Negative impact of heavy-tailed uncertainty and error distributions on the reliability of calibration statistics for machine learning regression tasks
Pascal Pernot
TL;DR
This work analyzes how heavy-tailed uncertainty and error distributions undermine the reliability of average calibration statistics for regression in ML-UQ. It contrasts relative calibration error ($RCE$) and mean-squared-score ($ZMS$) approaches, showing $RCE$ is highly sensitive to tails and outliers while $ZMS$ is more robust but not infallible. Through synthetic experiments and real ML-UQ datasets, it demonstrates widespread tail heaviness in uncertainty and error distributions, leading to unreliable bootstrap CIs for mean-based metrics and frequent disagreements between calibration diagnostics.
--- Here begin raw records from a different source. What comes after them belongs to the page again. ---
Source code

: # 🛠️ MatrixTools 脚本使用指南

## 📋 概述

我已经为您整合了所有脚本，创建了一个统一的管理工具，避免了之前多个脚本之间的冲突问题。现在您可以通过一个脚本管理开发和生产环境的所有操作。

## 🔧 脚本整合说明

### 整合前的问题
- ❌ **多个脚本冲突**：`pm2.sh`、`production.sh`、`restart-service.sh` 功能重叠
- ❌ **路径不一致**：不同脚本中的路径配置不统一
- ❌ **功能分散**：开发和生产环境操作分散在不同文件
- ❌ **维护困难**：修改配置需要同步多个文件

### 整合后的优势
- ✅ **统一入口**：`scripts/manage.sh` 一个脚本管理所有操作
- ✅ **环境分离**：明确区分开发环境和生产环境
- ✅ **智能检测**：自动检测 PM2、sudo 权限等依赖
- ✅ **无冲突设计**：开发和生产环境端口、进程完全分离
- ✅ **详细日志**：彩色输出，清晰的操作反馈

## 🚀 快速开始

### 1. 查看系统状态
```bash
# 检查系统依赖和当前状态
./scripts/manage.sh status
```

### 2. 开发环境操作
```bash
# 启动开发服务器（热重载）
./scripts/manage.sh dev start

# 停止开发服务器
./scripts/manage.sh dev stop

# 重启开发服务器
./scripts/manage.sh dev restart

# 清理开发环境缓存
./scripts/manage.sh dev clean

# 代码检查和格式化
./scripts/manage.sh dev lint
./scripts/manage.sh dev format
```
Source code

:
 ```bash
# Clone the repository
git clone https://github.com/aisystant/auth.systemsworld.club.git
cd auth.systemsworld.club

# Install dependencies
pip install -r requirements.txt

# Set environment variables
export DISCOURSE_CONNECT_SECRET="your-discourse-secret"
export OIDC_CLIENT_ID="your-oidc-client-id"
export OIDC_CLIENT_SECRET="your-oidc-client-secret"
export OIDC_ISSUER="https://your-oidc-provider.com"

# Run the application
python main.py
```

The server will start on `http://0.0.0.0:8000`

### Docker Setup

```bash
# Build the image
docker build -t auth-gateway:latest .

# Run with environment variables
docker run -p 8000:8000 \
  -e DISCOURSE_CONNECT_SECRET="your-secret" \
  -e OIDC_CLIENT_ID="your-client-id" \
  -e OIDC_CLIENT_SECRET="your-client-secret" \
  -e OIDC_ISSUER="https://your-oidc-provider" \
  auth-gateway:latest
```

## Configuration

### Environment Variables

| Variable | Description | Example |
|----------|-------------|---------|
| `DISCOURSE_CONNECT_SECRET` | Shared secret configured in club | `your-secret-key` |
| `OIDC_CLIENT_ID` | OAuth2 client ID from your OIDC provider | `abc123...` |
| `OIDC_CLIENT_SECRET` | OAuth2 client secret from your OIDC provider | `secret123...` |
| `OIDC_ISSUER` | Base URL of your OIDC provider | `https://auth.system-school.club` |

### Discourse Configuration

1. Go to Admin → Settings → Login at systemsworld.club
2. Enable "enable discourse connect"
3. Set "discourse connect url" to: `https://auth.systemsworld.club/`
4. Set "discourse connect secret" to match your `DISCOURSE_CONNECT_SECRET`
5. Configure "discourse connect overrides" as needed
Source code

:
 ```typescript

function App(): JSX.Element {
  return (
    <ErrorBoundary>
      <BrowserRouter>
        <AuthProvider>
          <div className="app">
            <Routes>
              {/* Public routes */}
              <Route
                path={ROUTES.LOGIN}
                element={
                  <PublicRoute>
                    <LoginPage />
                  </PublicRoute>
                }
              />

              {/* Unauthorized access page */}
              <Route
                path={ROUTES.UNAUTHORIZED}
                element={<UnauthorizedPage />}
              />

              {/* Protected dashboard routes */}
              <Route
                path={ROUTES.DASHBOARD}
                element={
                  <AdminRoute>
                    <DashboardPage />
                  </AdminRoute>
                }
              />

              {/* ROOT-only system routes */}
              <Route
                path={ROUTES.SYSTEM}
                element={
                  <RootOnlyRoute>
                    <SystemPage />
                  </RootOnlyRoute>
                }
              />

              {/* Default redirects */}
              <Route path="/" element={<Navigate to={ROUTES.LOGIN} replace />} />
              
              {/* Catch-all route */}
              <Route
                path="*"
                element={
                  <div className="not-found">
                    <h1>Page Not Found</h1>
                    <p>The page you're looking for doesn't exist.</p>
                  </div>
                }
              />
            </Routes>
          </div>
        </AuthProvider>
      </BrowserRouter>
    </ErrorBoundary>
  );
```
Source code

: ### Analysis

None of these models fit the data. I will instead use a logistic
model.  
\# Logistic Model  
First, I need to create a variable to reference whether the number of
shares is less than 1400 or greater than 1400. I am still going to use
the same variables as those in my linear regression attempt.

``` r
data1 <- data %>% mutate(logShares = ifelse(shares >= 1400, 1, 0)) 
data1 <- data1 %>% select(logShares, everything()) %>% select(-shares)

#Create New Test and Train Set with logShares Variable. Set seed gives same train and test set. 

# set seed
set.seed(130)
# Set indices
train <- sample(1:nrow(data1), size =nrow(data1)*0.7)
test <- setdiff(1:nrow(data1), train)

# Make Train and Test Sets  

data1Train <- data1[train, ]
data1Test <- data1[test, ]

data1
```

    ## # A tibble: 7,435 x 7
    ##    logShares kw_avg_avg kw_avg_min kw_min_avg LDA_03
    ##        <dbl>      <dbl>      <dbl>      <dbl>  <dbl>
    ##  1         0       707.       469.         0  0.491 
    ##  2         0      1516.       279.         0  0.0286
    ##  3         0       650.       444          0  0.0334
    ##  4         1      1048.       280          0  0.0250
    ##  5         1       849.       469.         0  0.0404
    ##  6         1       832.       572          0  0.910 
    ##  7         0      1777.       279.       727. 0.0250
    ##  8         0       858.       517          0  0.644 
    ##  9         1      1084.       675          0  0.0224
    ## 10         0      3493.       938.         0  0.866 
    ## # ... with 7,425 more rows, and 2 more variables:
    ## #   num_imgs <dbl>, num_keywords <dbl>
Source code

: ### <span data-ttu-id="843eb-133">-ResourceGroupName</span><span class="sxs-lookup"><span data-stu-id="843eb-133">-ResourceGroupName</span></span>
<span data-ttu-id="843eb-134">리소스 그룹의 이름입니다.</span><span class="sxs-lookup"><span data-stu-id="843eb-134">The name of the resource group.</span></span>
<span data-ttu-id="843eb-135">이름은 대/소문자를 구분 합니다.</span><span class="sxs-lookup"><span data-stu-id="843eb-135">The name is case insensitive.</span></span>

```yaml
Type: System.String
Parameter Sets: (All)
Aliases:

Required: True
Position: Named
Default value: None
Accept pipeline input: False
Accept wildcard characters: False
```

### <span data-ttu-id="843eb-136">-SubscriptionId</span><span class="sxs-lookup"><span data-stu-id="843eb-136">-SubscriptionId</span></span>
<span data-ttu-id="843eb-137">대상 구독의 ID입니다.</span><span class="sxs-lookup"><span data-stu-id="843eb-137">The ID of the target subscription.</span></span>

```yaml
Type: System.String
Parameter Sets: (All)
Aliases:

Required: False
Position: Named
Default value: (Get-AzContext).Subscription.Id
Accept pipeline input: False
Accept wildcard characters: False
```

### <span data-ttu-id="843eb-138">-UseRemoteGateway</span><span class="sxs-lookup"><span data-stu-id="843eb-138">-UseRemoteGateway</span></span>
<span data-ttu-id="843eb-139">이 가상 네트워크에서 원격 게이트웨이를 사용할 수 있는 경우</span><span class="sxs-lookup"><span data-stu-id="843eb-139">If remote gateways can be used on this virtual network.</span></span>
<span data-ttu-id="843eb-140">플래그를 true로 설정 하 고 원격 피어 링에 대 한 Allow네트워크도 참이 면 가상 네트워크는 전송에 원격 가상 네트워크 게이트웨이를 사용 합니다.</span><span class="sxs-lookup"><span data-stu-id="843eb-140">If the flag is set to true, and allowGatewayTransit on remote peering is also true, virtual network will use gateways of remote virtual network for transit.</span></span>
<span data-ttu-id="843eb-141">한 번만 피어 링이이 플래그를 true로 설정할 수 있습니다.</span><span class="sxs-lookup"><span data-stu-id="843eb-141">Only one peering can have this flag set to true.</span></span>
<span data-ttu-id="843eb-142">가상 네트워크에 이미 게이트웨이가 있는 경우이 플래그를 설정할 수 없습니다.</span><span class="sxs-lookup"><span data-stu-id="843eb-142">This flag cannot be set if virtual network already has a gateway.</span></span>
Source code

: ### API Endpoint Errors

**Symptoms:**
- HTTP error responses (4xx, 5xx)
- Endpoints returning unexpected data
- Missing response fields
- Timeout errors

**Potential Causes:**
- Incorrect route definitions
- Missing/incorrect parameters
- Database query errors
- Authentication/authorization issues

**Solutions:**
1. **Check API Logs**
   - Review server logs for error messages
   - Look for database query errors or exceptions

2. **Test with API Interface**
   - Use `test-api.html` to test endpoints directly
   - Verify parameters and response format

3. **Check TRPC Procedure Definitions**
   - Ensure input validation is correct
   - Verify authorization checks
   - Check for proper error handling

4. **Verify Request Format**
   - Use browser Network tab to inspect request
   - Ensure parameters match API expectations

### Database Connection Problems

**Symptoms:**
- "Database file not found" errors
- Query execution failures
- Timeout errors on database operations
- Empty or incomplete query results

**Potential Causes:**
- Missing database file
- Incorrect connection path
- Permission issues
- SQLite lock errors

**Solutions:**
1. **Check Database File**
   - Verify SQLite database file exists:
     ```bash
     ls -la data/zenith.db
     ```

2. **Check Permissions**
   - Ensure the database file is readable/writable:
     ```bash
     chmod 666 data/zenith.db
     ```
The paper proposes tailedness screening with robust metrics, cautions against overreliance on mean-based calibration, and suggests alternative uncertainty representations or adjusted formulations to improve calibration validation in practice.
Abstract
Average calibration of the (variance-based) prediction uncertainties of machine learning regression tasks can be tested in two ways: one is to estimate the calibration error (CE) as the difference between the mean absolute error (MSE) and the mean variance (MV); the alternative is to compare the mean squared z-scores (ZMS) to 1. The problem is that both approaches might lead to different conclusions, as illustrated in this study for an ensemble of datasets from the recent machine learning uncertainty quantification (ML-UQ) literature. It is shown that the estimation of MV, MSE and their confidence intervals becomes unreliable for heavy-tailed uncertainty and error distributions, which seems to be a frequent feature of ML-UQ datasets. By contrast, the ZMS statistic is less sensitive and offers the most reliable approach in this context, still acknowledging that datasets with heavy-tailed z-scores distributions should be considered with great care. Unfortunately, the same problem is expected to affect also conditional calibrations statistics, such as the popular ENCE, and very likely post-hoc calibration methods based on similar statistics. Several solutions to circumvent the outlined problems are proposed.